Major car part shop in South Africa goes into business rescue

AutoZone, the biggest privately owned automotive component retailer and wholesaler in Southern Africa, announced that it entered into voluntary business rescue on 1 July 2024.

AutoZone boasts 214 wholly-owned retail branches and 33 member-owned franchise branches across South Africa, Namibia, Eswatini, and Botswana, employing approximately 1,452 workers.

It has a supporting supplier base of 688 companies and brands contributing to a catalogue of over 75,000 parts.

In a notice published on 5 July, CEO Dion De Graaff said that AutoZone’s financial difficulties date back to 2014 when it underwent a private equity transaction funded by a “responsible level” of debt.

Following the transaction, the company started reporting lacklustre performances primarily due to the “increasingly challenging South African economy,” said De Graaff.

Efforts to turn this around were hampered by the Covid-19 pandemic, social unrest, and a period of virtually zero economic growth.

To address these challenges, a lender agreed to provide quarterly debt service holidays, and a sales process was initiated to recapitalize AutoZone.

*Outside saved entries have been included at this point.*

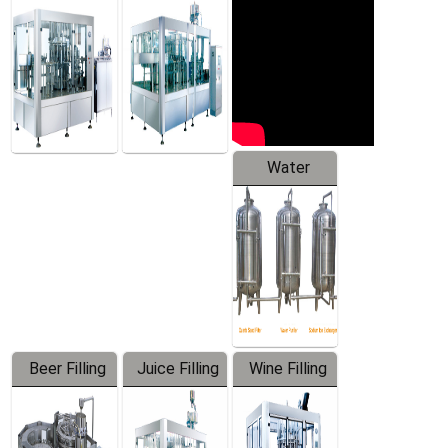
Machine
Water
Treatment
Equipment
Beer Filling
Juice Filling
Wine Filling
Equipment
Machine
Machine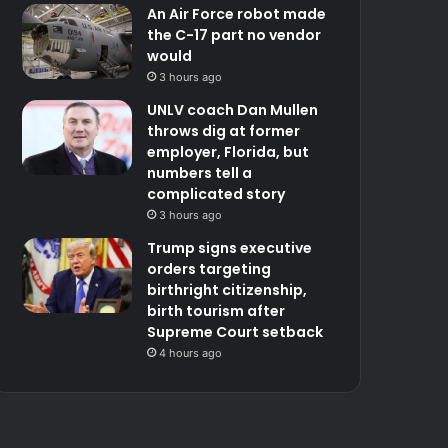
An Air Force robot made
the C-17 part no vendor
would
3 hours ago
UNLV coach Dan Mullen
throws dig at former
employer, Florida, but
numbers tell a
complicated story
3 hours ago
Trump signs executive
orders targeting
birthright citizenship,
birth tourism after
Supreme Court setback
4 hours ago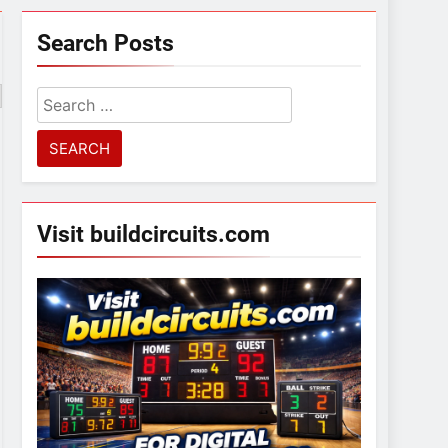
Search Posts
Search
for:
Visit buildcircuits.com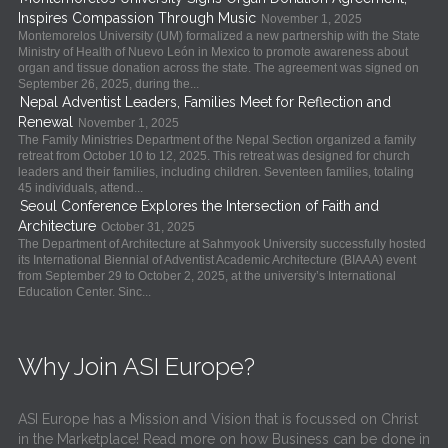
Inspires Compassion Through Music
November 1, 2025
Montemorelos University (UM) formalized a new partnership with the State
Ministry of Health of Nuevo León in Mexico to promote awareness about
organ and tissue donation across the state. The agreement was signed on
September 26, 2025, during the...
Nepal Adventist Leaders, Families Meet for Reflection and
Renewal
November 1, 2025
The Family Ministries Department of the Nepal Section organized a family
retreat from October 10 to 12, 2025. This retreat was designed for church
leaders and their families, including children. Seventeen families, totaling
45 individuals, attend...
Seoul Conference Explores the Intersection of Faith and
Architecture
October 31, 2025
The Department of Architecture at Sahmyook University successfully hosted
its International Biennial of Adventist Academic Architecture (BIAAA) event
from September 29 to October 2, 2025, at the university’s International
Education Center. Sinc...
Why Join ASI Europe?
ASI Europe has a Mission and Vision that is focussed on Christ
in the Marketplace! Read more on how Business can be done in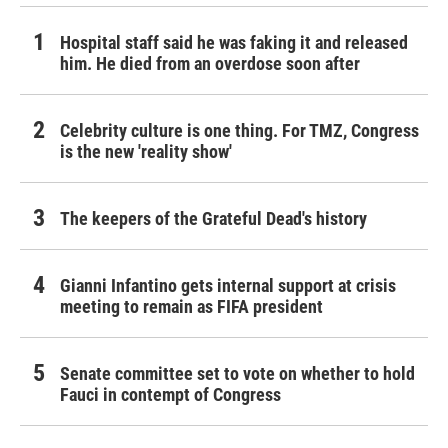
Hospital staff said he was faking it and released
him. He died from an overdose soon after
Celebrity culture is one thing. For TMZ, Congress
is the new 'reality show'
The keepers of the Grateful Dead's history
Gianni Infantino gets internal support at crisis
meeting to remain as FIFA president
Senate committee set to vote on whether to hold
Fauci in contempt of Congress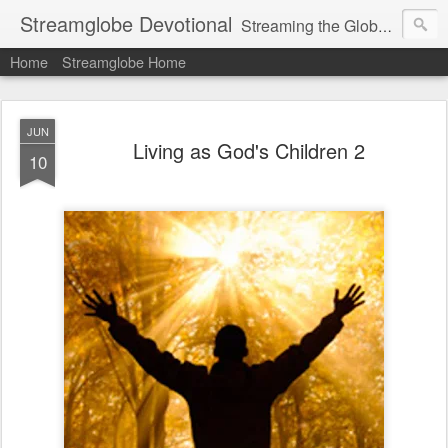
Streamglobe Devotional
Streaming the Globe with the Gospel
Home
Streamglobe Home
JUN
Living as God's Children 2
10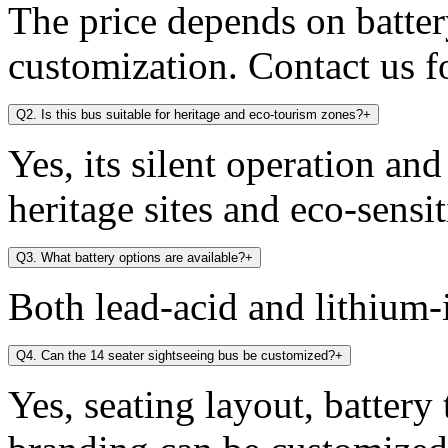
The price depends on battery
customization. Contact us fo
Q2. Is this bus suitable for heritage and eco-tourism zones?
+
Yes, its silent operation an
heritage sites and eco-sensit
Q3. What battery options are available?
+
Both lead-acid and lithium-i
Q4. Can the 14 seater sightseeing bus be customized?
+
Yes, seating layout, battery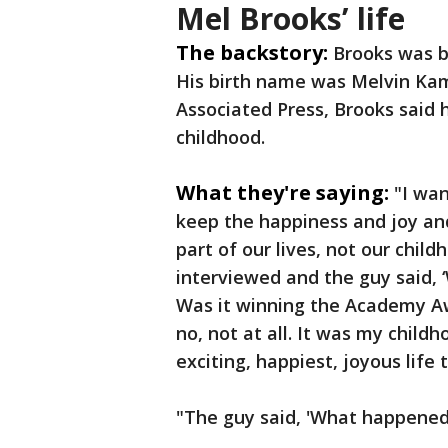
Mel Brooks’ life
The backstory:
Brooks was b
His birth name was Melvin Kam
Associated Press, Brooks said 
childhood.
What they're saying:
"I wan
keep the happiness and joy and
part of our lives, not our chil
interviewed and the guy said, 
Was it winning the Academy Aw
no, not at all. It was my child
exciting, happiest, joyous life
"The guy said, 'What happened 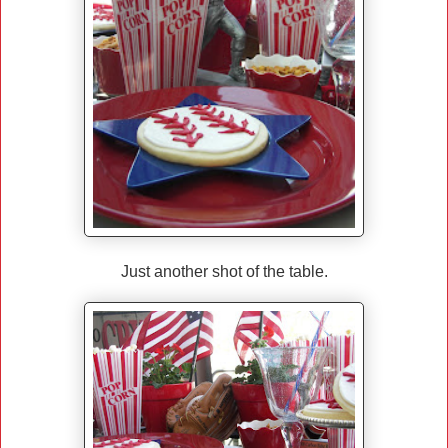
Just another shot of the table.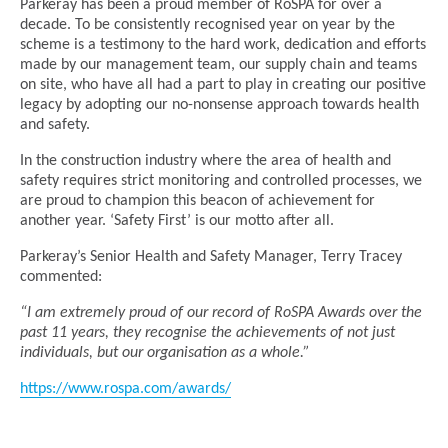
Parkeray has been a proud member of RoSPA for over a
decade. To be consistently recognised year on year by the
scheme is a testimony to the hard work, dedication and efforts
made by our management team, our supply chain and teams
on site, who have all had a part to play in creating our positive
legacy by adopting our no-nonsense approach towards health
and safety.
In the construction industry where the area of health and
safety requires strict monitoring and controlled processes, we
are proud to champion this beacon of achievement for
another year. ‘Safety First’ is our motto after all.
Parkeray’s Senior Health and Safety Manager, Terry Tracey
commented:
“I am extremely proud of our record of RoSPA Awards over the
past 11 years, they recognise the achievements of not just
individuals, but our organisation as a whole.”
https://www.rospa.com/awards/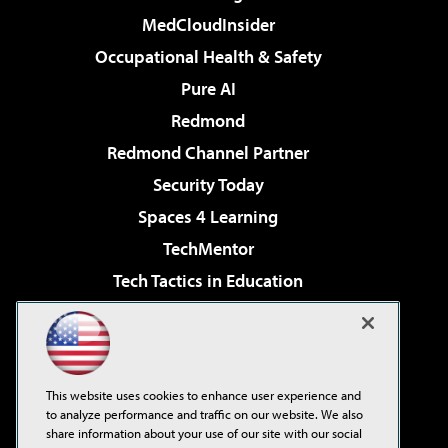
MedCloudInsider
Occupational Health & Safety
Pure AI
Redmond
Redmond Channel Partner
Security Today
Spaces 4 Learning
TechMentor
Tech Tactics in Education
The AI Pivot
Virtualization & Cloud Review
Visual Studio Magazine
This website uses cookies to enhance user experience and
Visual Studio Live!
to analyze performance and traffic on our website. We also
share information about your use of our site with our social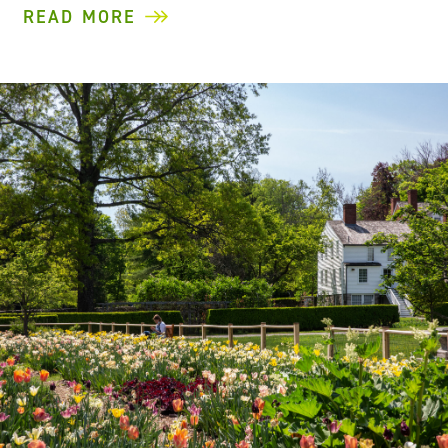
READ MORE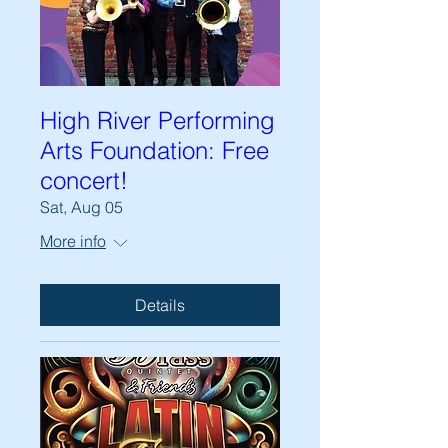
High River Performing
Arts Foundation: Free
concert!
Sat, Aug 05
More info
Details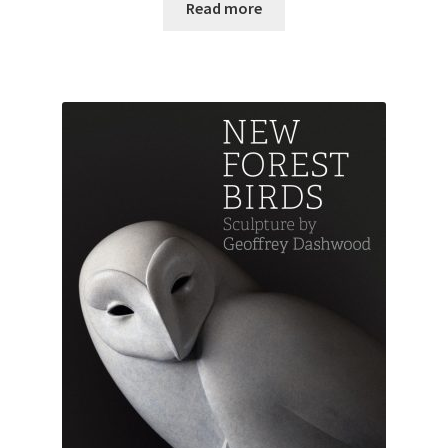
Read more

“While liquidity was sufficient to halt the negative leverage, it was not enough to return to positive leverage, effectively keeping the business at break even,” said De Graaff.

The debt facilities from ABSA were set to mature on 30 June 2024, however, with the sales process aimed at recapitalising the business falling through, the bank declined to give another extension.

As a result, AutoZone found itself “financially distressed” as defined in terms of Section 128(1)(f) of the Companies Act 71 of 2008, thus motivating the directors to place the company into business rescue.

Light at the end of the tunnel

While AutoZone is in dire straits at the moment, there are prospects for recovering the parts supplier.

De Graaff said AutoZone has a strong brand presence in South Africa, a very loyal customer base, and valuable intellectual property on certain products.

“All of this makes the company attractive to those in the automotive spares industry and should in the result enhance the company’s prospects of being rescued,” he said.

On that note, the CEO said he has already received interest from three parties regarding potential investments into AutoZone.

“A business rescue proceeding will afford the company a breathing space to allow its business rescue practitioner to explore all of the approaches and opportunities and/or to engage with new potential investors and/or purchasers all with a view to restructuring the company to render it solvent and, failing which, to sell its assets or business,” said De Graaff.

Any of these outcomes would provide a better return for AutoZone’s creditors and shareholders than the immediate liquidation of the company.

“I hold the view that there are reasonable prospects for the rescue and recovery of the company through using the business rescue processes,” concluded De Graaff.